Leaving out every image, restate all the records word for word.

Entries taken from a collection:
+ + + + +
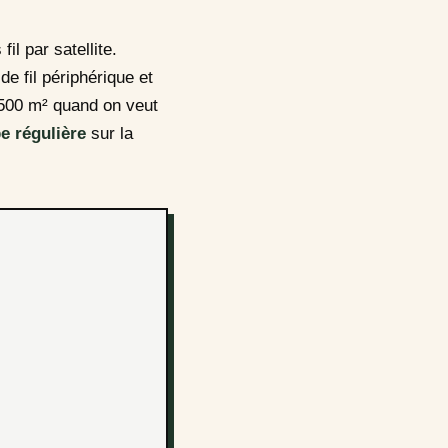
l par satellite.
de fil périphérique et
e 500 m² quand on veut
e régulière
sur la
+ + + + +
* [Written response]:
l par satellite.
de fil périphérique et
e 500 m² quand on veut
e régulière
sur la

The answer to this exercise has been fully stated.